What causes restrictive heart disease?

Causes of Restrictive Cardiomyopathy

Restrictive cardiomyopathy is primarily caused by conditions that lead to myocardial stiffness through either pathological protein deposition or aggressive fibrotic processes, including amyloidosis, sarcoidosis, hemochromatosis, and various genetic mutations affecting sarcomeric proteins. 1

Primary Etiologies

Restrictive cardiomyopathy (RCM) can be classified into several categories based on underlying pathophysiology:

Infiltrative Disorders

• Amyloidosis - Characterized by extracellular deposition of amyloid protein fibrils in the myocardium 1, 2
• Sarcoidosis - Non-caseating granulomatous inflammation affecting the myocardium 1, 3
• Hemochromatosis - Iron overload in cardiac tissue leading to myocardial damage 1, 3
• Gaucher's disease - Accumulation of glucocerebroside in cardiac tissue 4
• Fabry's disease - Progressive accumulation of glycosphingolipids in cardiomyocytes 4, 5

Endomyocardial Disorders

• Endomyocardial fibrosis - Fibrosis of the endocardium and subendocardium 1, 5
• Eosinophilic myocarditis/hypereosinophilic syndrome - Eosinophilic infiltration of the myocardium 1, 4
• Radiation-induced fibrosis - Following therapeutic radiation exposure 1

Connective Tissue Disorders

• Scleroderma - Excessive collagen deposition in myocardial tissue 1, 4
• Pseudoxanthoma elasticum - Calcification and fragmentation of elastic fibers 4

Genetic/Familial Causes

• Sarcomeric protein mutations - Affecting cardiac troponin I (cTnI), cardiac troponin T, desmin, and α-crystallin 1, 5
• Hereditary hemochromatosis - Genetic disorder of iron metabolism 1
• Noonan's syndrome - Genetic disorder affecting multiple organ systems 4

Other Causes

• Idiopathic restrictive cardiomyopathy - No identifiable cause 1, 4
• Carcinoid heart disease - Valvular and endocardial fibrosis from carcinoid syndrome 4
• Lymphoma - Infiltration of cardiac tissue by lymphoma cells 4
• Churg-Strauss syndrome - Vasculitis with eosinophilic infiltration 4
• Cystinosis - Accumulation of cystine crystals in cardiac tissue 4

Pathophysiological Mechanisms

The common feature in restrictive cardiomyopathies is impaired ventricular filling due to increased myocardial stiffness.
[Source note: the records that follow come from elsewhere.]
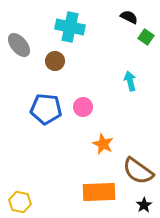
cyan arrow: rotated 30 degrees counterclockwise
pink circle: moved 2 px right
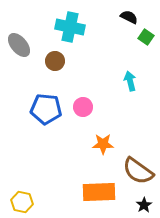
orange star: rotated 25 degrees counterclockwise
yellow hexagon: moved 2 px right
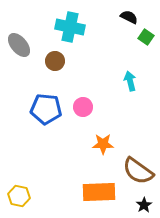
yellow hexagon: moved 3 px left, 6 px up
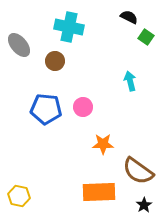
cyan cross: moved 1 px left
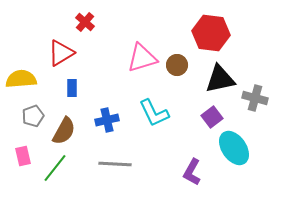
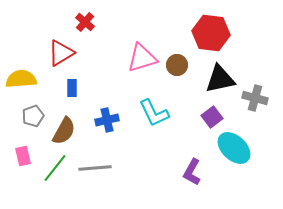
cyan ellipse: rotated 12 degrees counterclockwise
gray line: moved 20 px left, 4 px down; rotated 8 degrees counterclockwise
This occurs through several mechanisms:

1. Extracellular matrix remodeling - Pathological protein deposition or aggressive fibrotic processes resulting from diffuse myocyte cell death 1

2. Intracellular accumulation - Storage of abnormal substances within cardiomyocytes (as in Fabry's disease, glycogen storage disorders) 5

3. Myocardial infiltration - Infiltration of the myocardium by abnormal cells or substances 1, 5

4. Genetic mutations - Affecting sarcomeric proteins leading to defects in myocardial function and increased myofilament calcium sensitivity 1

Clinical Implications and Prognosis

Restrictive cardiomyopathy has significant implications for morbidity and mortality:

• Most forms are progressive with poor prognosis - 50% survival at 5 years after diagnosis 1
• Presents with symptoms of heart failure including dyspnea, fluid retention, fatigue, and weakness 1, 6
• Characteristic findings include normal or near-normal ventricular size and systolic function with biatrial enlargement 1, 6
• Atrial fibrillation is common across many etiologies 1
• Ventricular arrhythmias are particularly prevalent in sarcoidosis and some familial forms 1
• Cardiac conduction defects often accompany amyloidosis 1

Diagnostic Approach

Identifying the specific cause of restrictive cardiomyopathy is critical as some etiologies have disease-specific treatments:

• Echocardiography shows restrictive filling pattern with preserved ejection fraction 6
• Cardiac MRI or CT can assess for specific tissue characteristics 6
• Endomyocardial biopsy may be necessary when noninvasive testing is inconclusive 4, 5
• Genetic testing for familial forms, especially when presenting in childhood or adolescence 1, 7

Treatment Considerations

Treatment depends on the underlying cause:

• Disease-specific therapies exist for amyloidosis (stem cell transplantation and/or chemotherapy) and iron overload cardiomyopathy (iron chelation therapy) 1, 7
• Most other forms require management of heart failure symptoms with diuretics and rate control 6
• Heart transplantation may be considered for eligible patients with progressive disease 6

Early recognition and diagnosis are crucial to initiate appropriate therapy and potentially improve outcomes in this challenging group of cardiac disorders.